Шире дорогу! Пусть шумят эти благословенные вечера. Звезды выпали, как млечный снег, сверчки начинают работу. Скоро будет вино. Все по кроватям пять друзей: цвет и надежда своего поколения. Электрификация - путь к коммунизму, зажигайте лампочку. Окна открыты настежь. Садовники ложатся спать, молодежь веселится под музыку, звуки оркестра плачут в горах, знавших щиты Эллады. Пусть грянут речи, пусть начнет Овидий импровизацию ради двух невнимательных глаз, пусть говорит поколение, прожившее молодость в тифозном бреду. Скорей, Поджигатель! На сцену, Винсек!
Она слушает внимательно и говорит всем, кроме Овидия, свое: да, - ее голос звучит, как дерево темновишневой скрипки.
13
Планета обвешана виноградом, она готовится скинуть старую шкуру и размять полные бока, увенчанные созревшими листьями. Идет новолуние. Бондари стучат молотками и купают мозолистые руки в дубовых стружках, кружащихся в запахе старинной мебели. Есть отчего горланить Бекельману и по вечерам пить бургундское, ценою рубль сорок копеек за литр. Таких мастеров поискать, - за ними придется съездить в Германию. Кооперация открыла новый ларек, куда по утрам в деревянных чанках привозят первый виноград, распределяемый по классовому признаку.
Хозяйки ругаются в очереди, как разъяренные усатые тигрицы. Идет настоящий бой. Спекулянты пользуются случаем: в городе самый плохой виноград продают по полтора рубля. Пятнадцать копеек кило! - объявил Директор. Это себестоимость. За штампованный кружок серебра вы получаете груду синего рая, прорывающего веселый колпак измятой газеты. Виноград привозят с каменных гор. Рессорные линейки провожает солнце. Кисти запыленного синего мрамора прыгают на ухабах тяжестью изобилия. Есть от чего кружиться длинным полосатым осам и клейко жужжать под прилавками.
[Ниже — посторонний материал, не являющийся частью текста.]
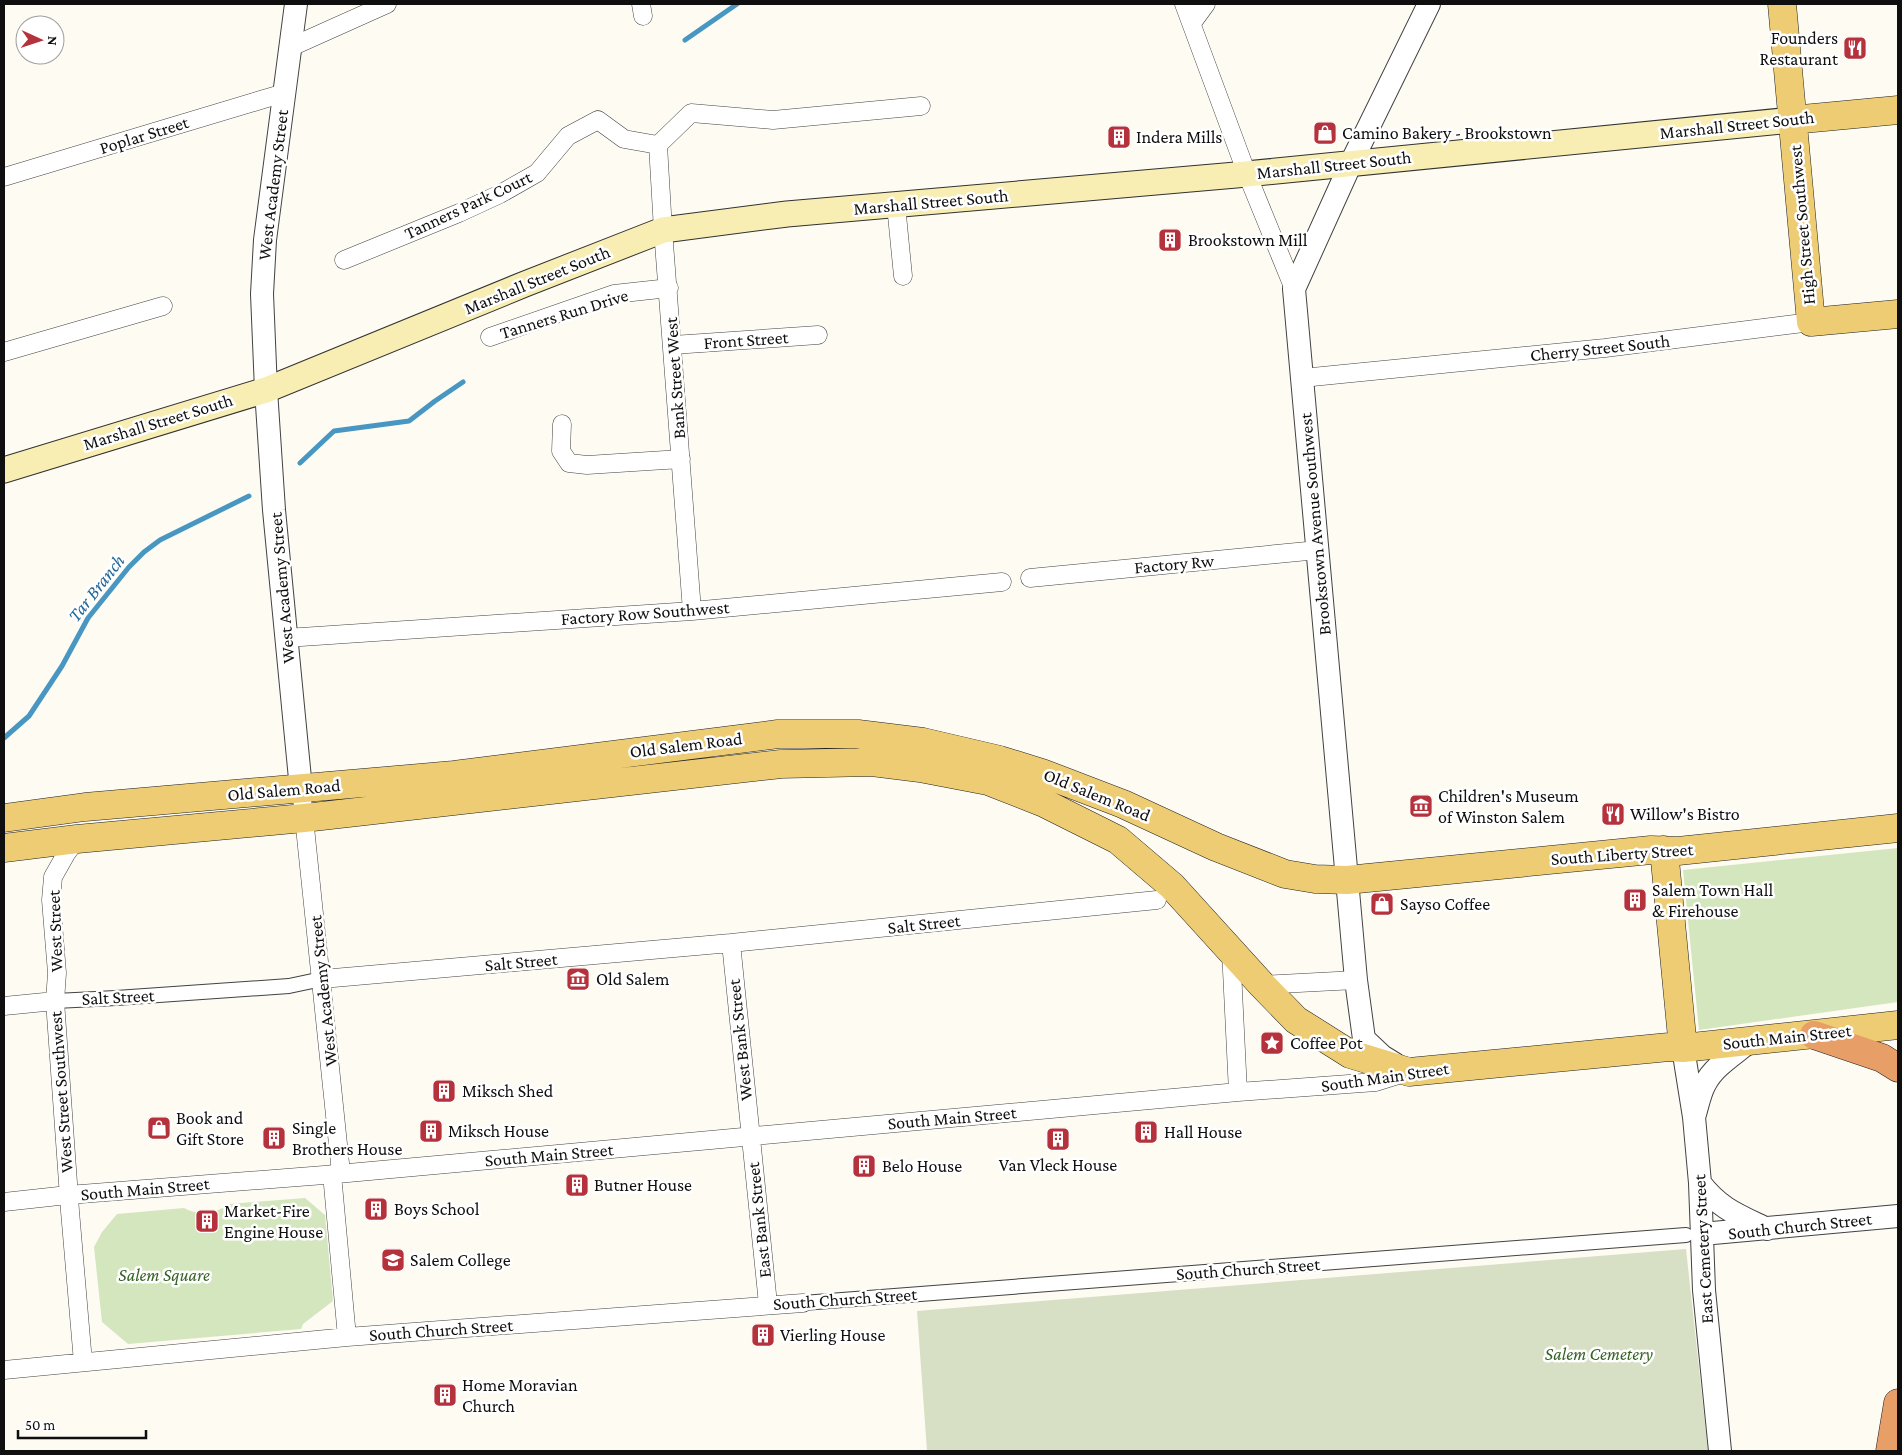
<svg xmlns="http://www.w3.org/2000/svg" width="1902" height="1455" viewBox="0 0 1902 1455" font-family="'Crimson Pro',serif">
<style>
.green{fill:#d4e6be}
.cemetery{fill:#d7dfc4}
.lines{fill:none;stroke-linecap:round;stroke-linejoin:round}
.stream{stroke:#4896c2;stroke-width:5}
.pedestrian-casing{stroke:#424242;stroke-width:16}
.minor-casing{stroke:#424242;stroke-width:19}
.tertiary-casing{stroke:#424242;stroke-width:24}
.secondary-casing{stroke:#313131;stroke-width:27}
.primary-casing{stroke:#202020;stroke-width:29}
.motorway-casing{stroke:#202020;stroke-width:29}
.pedestrian{stroke:#fff;stroke-width:14}
.minor{stroke:#fff;stroke-width:18}
.tertiary{stroke:#fff;stroke-width:22}
.secondary{stroke:#f8eeb3;stroke-width:25}
.primary{stroke:#edcc74;stroke-width:28}
.motorway{stroke:#e89e67;stroke-width:28}
.labels{text-anchor:middle;dominant-baseline:central;stroke-width:5;stroke-linejoin:round;paint-order:stroke}
.poi-label{font-size:18px;fill:#0f0f0f;stroke:#fff;text-anchor:start}
.street-label{font-size:18px;fill:#0f0f0f;stroke:#fff}
.park-label{font-size:18px;font-style:italic;fill:#336224;stroke:#fff}
.water-label{font-size:19px;font-style:italic;fill:#226898;stroke:#fff}
</style>
<rect width="100%" height="100%" fill="#fefbf3"/>
<path class="green" d="M1898 848V1002L1699 1030 1683 870Z
M305 1198 325 1215 333 1301 303 1324 301 1329 128 1344 102 1322 94 1247 102 1232 117 1214 184 1208C199 1216 215 1214 229 1204Z"/>
<path class="cemetery" d="M1686 1249 1708 1451H927L917 1311Z"/>
<g class="lines">
<path class="stream" d="M685 40 737 4
M300 463 334 431 409 421 435 401 463 382
M4 738 29 716 62 666 88 618 129 567 144 552 160 540 249 496"/>
<g class="pedestrian-casing">
<path id="pedestrian" d="M55 1001 116 998 289 986 322 979
M803 1303 1686 1235"/>
</g>
<g class="minor-casing">
<path id="minor" d="M641 4 643 16
M1184 4 1247 174 1294 289
M1192 23 1206 4
M291 47 387 4
M658 145 663 230 692 611
M658 145 691 113 773 120 921 106
M4 177 284 93
M896 205 903 276
M344 260 459 213 500 194 537 173 568 136 598 120 624 139 658 145
M490 337 614 294 669 288
M673 345 818 335
M4 352 163 306
M1302 378 1605 348 1811 322
M562 424 561 451 569 463 587 465 681 459
M1030 578 1318 550
M286 638 692 611 1002 582
M301 789 341 1173
M77 839 66 854 53 877 51 900 57 973 55 1001 70 1211 83 1362
M731 943 768 1304
M1231 950 1238 1092
M322 979 731 943 1157 900
M1262 985 1356 980
M4 1006 55 1001
M332 1174 347 1337
M4 1202 68 1195 337 1174 1238 1092 1376 1082 1408 1072
M4 1370 347 1337 803 1303"/>
</g>
<g class="tertiary-casing">
<path id="tertiary" d="M296 4 265 240 262 294 266 390 274 510 301 789
M1683 1048 1694 1117 1700 1183 1704 1290 1720 1451
M1395 1064 1382 1056 1364 1039 1356 980 1294 289 1351 163 1429 4
M1695 1114C1698 1104 1700 1093 1705 1084 1714 1066 1735 1054 1750 1041
M1700 1183C1720 1209 1738 1215 1767 1229
M1702 1234 1898 1216"/>
</g>
<g class="secondary-casing">
<path id="secondary" d="M4 470 266 390 525 284 663 230 787 214 1236 175 1792 120"/>
</g>
<g class="primary-casing">
<path id="primary" d="M1782 4 1811 322 1898 314
M1792 120 1898 110
M4 818 85 807 454 775 778 734H858L923 742 1000 760 1042 773 1123 804 1216 847 1285 874 1315 879 1347 880 1651 850 1678 851 1898 828
M4 848 77 839 304 818 781 764 872 762 920 768 988 781 1044 803 1118 840 1172 886 1262 985 1296 1020 1350 1054 1409 1072 1669 1047 1683 1048 1898 1025
M1664 850 1683 1048"/>
</g>
<g class="motorway-casing">
<path id="motorway" d="M1814 1035 1882 1058 1898 1068
M1890 1451 1898 1403"/>
</g>
<use href="#pedestrian" class="pedestrian"/>
<use href="#minor" class="minor"/>
<use href="#tertiary" class="tertiary"/>
<use href="#secondary" class="secondary"/>
<use href="#primary" class="primary"/>
<use href="#motorway" class="motorway"/>
</g>
<defs>
<g id="restaurant-square" transform="scale(1.25)"><rect x="-9" y="-9" width="18" height="18" rx="4" fill="#b5323d" stroke="#fff"/><path d="M-5-6h1v4h1v-4h1v4h1v-4h1v5L-1.5 .5V6h-2V.5L-5-1ZM5-6V6H3V1.5H1.5Q1.5-4 5-6Z" fill="#fff"/></g>
<g id="shop-square" transform="scale(1.25)"><rect x="-9" y="-9" width="18" height="18" rx="4" fill="#b5323d" stroke="#fff"/><path d="M-5-2.5h2.3a2.7 3.5 0 0 1 5.4 0H5L5.5 6h-11ZM-1.5-2.5h3a1.5 2.3 0 0 0-3 0Z" fill="#fff"/></g>
<g id="building-square" transform="scale(1.25)"><rect x="-9" y="-9" width="18" height="18" rx="4" fill="#b5323d" stroke="#fff"/><path d="M-4-6H4V6H1V3H-1V6H-4ZM-2.5-4.3h1.7v1.8h-1.7ZM.8-4.3h1.7v1.8H.8ZM-2.5-1h1.7V.8h-1.7ZM.8-1h1.7V.8H.8Z" fill="#fff"/></g>
<g id="museum-square" transform="scale(1.25)"><rect x="-9" y="-9" width="18" height="18" rx="4" fill="#b5323d" stroke="#fff"/><path d="M0-6L6-3V-2H-6V-3ZM-5-1h2V3h-2ZM-1-1h2V3h-2ZM3-1h2V3H3ZM-6 4H6V6H-6Z" fill="#fff"/></g>
<g id="sight-square" transform="scale(1.25)"><rect x="-9" y="-9" width="18" height="18" rx="4" fill="#b5323d" stroke="#fff"/><path d="M0-6L1.8-2.2L6-1.7L2.9 1.2L3.7 5.4L0 3.3L-3.7 5.4L-2.9 1.2L-6-1.7L-1.8-2.2Z" fill="#fff"/></g>
<g id="university-square" transform="scale(1.25)"><rect x="-9" y="-9" width="18" height="18" rx="4" fill="#b5323d" stroke="#fff"/><path d="M0-5L7-2L0 1L-7-2ZM-4 1L0 2.5L4 1V4Q0 6-4 4Z" fill="#fff"/></g>
</defs>
<g fill-rule="evenodd">
<use href="#restaurant-square" x="1855" y="48"/>
<use href="#shop-square" x="1325" y="133"/>
<use href="#building-square" x="1119" y="137"/>
<use href="#building-square" x="1170" y="240"/>
<use href="#museum-square" x="1421" y="806"/>
<use href="#restaurant-square" x="1613" y="814"/>
<use href="#building-square" x="1635" y="900"/>
<use href="#shop-square" x="1382" y="904"/>
<use href="#museum-square" x="578" y="979"/>
<use href="#sight-square" x="1272" y="1043"/>
<use href="#building-square" x="444" y="1091"/>
<use href="#shop-square" x="159" y="1128"/>
<use href="#building-square" x="431" y="1131"/>
<use href="#building-square" x="1146" y="1132"/>
<use href="#building-square" x="274" y="1138"/>
<use href="#building-square" x="1058" y="1139"/>
<use href="#building-square" x="864" y="1166"/>
<use href="#building-square" x="577" y="1185"/>
<use href="#building-square" x="376" y="1209"/>
<use href="#building-square" x="207" y="1221"/>
<use href="#university-square" x="393" y="1260"/>
<use href="#building-square" x="763" y="1335"/>
<use href="#building-square" x="445" y="1395"/>
</g>
<g class="labels">
<g class="poi-label">
<text x="1838" y="38" text-anchor="end">Founders<tspan x="1838" dy="21">Restaurant</tspan></text>
<text x="1342" y="133">Camino Bakery - Brookstown</text>
<text x="1136" y="137">Indera Mills</text>
<text x="1188" y="240">Brookstown Mill</text>
<text x="1438" y="796">Children's Museum<tspan x="1438" dy="21">of Winston Salem</tspan></text>
<text x="1630" y="814">Willow's Bistro</text>
<text x="1652" y="890">Salem Town Hall<tspan x="1652" dy="21">&amp; Firehouse</tspan></text>
<text x="1400" y="904">Sayso Coffee</text>
<text x="596" y="979">Old Salem</text>
<text x="1290" y="1043">Coffee Pot</text>
<text x="462" y="1091">Miksch Shed</text>
<text x="176" y="1118">Book and<tspan x="176" dy="21">Gift Store</tspan></text>
<text x="292" y="1128">Single<tspan x="292" dy="21">Brothers House</tspan></text>
<text x="448" y="1131">Miksch House</text>
<text x="1164" y="1132">Hall House</text>
<text x="1058" y="1165" text-anchor="middle">Van Vleck House</text>
<text x="882" y="1166">Belo House</text>
<text x="594" y="1185">Butner House</text>
<text x="394" y="1209">Boys School</text>
<text x="224" y="1211">Market-Fire<tspan x="224" dy="21">Engine House</tspan></text>
<text x="410" y="1260">Salem College</text>
<text x="780" y="1335">Vierling House</text>
<text x="462" y="1385">Home Moravian<tspan x="462" dy="21">Church</tspan></text>
</g>
<g class="street-label">
<text transform="translate(1737 125) rotate(-6)">Marshall Street South</text>
<text transform="translate(144 135) rotate(-17)">Poplar Street</text>
<text transform="translate(1334 165) rotate(-6)">Marshall Street South</text>
<text transform="translate(273 185) rotate(-83)">West Academy Street</text>
<text transform="translate(931 202) rotate(-5)">Marshall Street South</text>
<text transform="translate(468 205) rotate(-25)">Tanners Park Court</text>
<text transform="translate(1802 225) rotate(-95)">High Street Southwest</text>
<text transform="translate(537 280) rotate(-22)">Marshall Street South</text>
<text transform="translate(564 314) rotate(-17)">Tanners Run Drive</text>
<text transform="translate(746 340) rotate(-4)">Front Street</text>
<text transform="translate(1600 348) rotate(-6)">Cherry Street South</text>
<text transform="translate(675 378) rotate(-94)">Bank Street West</text>
<text transform="translate(158 422) rotate(-17)">Marshall Street South</text>
<text transform="translate(1315 524) rotate(-95)">Brookstown Avenue Southwest</text>
<text transform="translate(1174 564) rotate(-5)">Factory Rw</text>
<text transform="translate(282 588) rotate(-95)">West Academy Street</text>
<text transform="translate(645 613) rotate(-4)">Factory Row Southwest</text>
<text transform="translate(686 745) rotate(-7)">Old Salem Road</text>
<text transform="translate(284 790) rotate(-5)">Old Salem Road</text>
<text transform="translate(1097 795) rotate(22)">Old Salem Road</text>
<text transform="translate(1622 854) rotate(-4)">South Liberty Street</text>
<text transform="translate(924 924) rotate(-6)">Salt Street</text>
<text transform="translate(55 931) rotate(-92)">West Street</text>
<text transform="translate(521 962) rotate(-5)">Salt Street</text>
<text transform="translate(323 991) rotate(-96)">West Academy Street</text>
<text transform="translate(118 997) rotate(-3)">Salt Street</text>
<text transform="translate(1787 1037) rotate(-6)">South Main Street</text>
<text transform="translate(740 1040) rotate(-96)">West Bank Street</text>
<text transform="translate(1385 1077) rotate(-8)">South Main Street</text>
<text transform="translate(61 1092) rotate(-94)">West Street Southwest</text>
<text transform="translate(952 1118) rotate(-5)">South Main Street</text>
<text transform="translate(549 1155) rotate(-5)">South Main Street</text>
<text transform="translate(145 1189) rotate(-5)">South Main Street</text>
<text transform="translate(759 1220) rotate(-96)">East Bank Street</text>
<text transform="translate(1800 1226) rotate(-6)">South Church Street</text>
<text transform="translate(1703 1249) rotate(-93)">East Cemetery Street</text>
<text transform="translate(1248 1269) rotate(-4)">South Church Street</text>
<text transform="translate(845 1299) rotate(-4)">South Church Street</text>
<text transform="translate(441 1330) rotate(-4)">South Church Street</text>
</g>
<g class="park-label">
<text x="164" y="1275">Salem Square</text>
<text x="1599" y="1354">Salem Cemetery</text>
</g>
<g class="water-label">
<text transform="translate(96 588) rotate(-52)">Tar Branch</text>
</g>
</g>
<rect width="1902" height="1455" fill="none" stroke="#0f0f0f" stroke-width="10"/>
<g transform="translate(40 40) rotate(93)"><circle r="24" fill="#ffffff" stroke="#9f9f9f"/>
<path d="M0-4L9 19L0 12L-9 19Z" fill="#b5323d"/>
<text y="-8" font-size="14" font-weight="bold" text-anchor="middle" fill="#0f0f0f">N</text>
</g>
<path d="M18 1430v8h128v-8" fill="none" stroke="#0f0f0f" stroke-width="2.5"/>
<text x="25" y="1430" font-size="15" fill="#0f0f0f" stroke="#ffffff" stroke-width="4" paint-order="stroke">50 m</text>
</svg>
Пятнадцать копеек кило! Солнце мечет в чаны синюю тяжелую икру, продавцы еле успевают отвешивать ее, заваливая медные весы туго набитыми знойными связками. Есть для чего приезжать сюда рыночным гиенам, живущим на пустырях старого мира.
Усатые тигрицы из семейных кухонь сторожат их злобным рычанием. Над виноградом стоит неистовый гвалт, люди толкутся, как рой, шея Директора появляется среди этих страстей и командует направо и налево: он раскидывает свирепую толпу и пробивает локтями дорогу к здравому смыслу.
- Ай, бабы! - кричит он. - Беда мне с вашими юбками... Батюшки! - он зажимает уши и машет рукой. - Прекратить! Немедленно прекратить! Где кооперация?
Тюбетейка Бронштейна возникает шпилем громоотвода, карие ночи директорских глаз ударяют молнией. Начинается потеха. Директор бьет несокращенным Далем и освежает обстановку громовыми раскатами... Тигрицы жмурятся. Директор ворошит их полосатые спины и оглаживает их шерсть широкими мужскими шутками. Они хохочут - и превращаются в задорных, видалых женщин.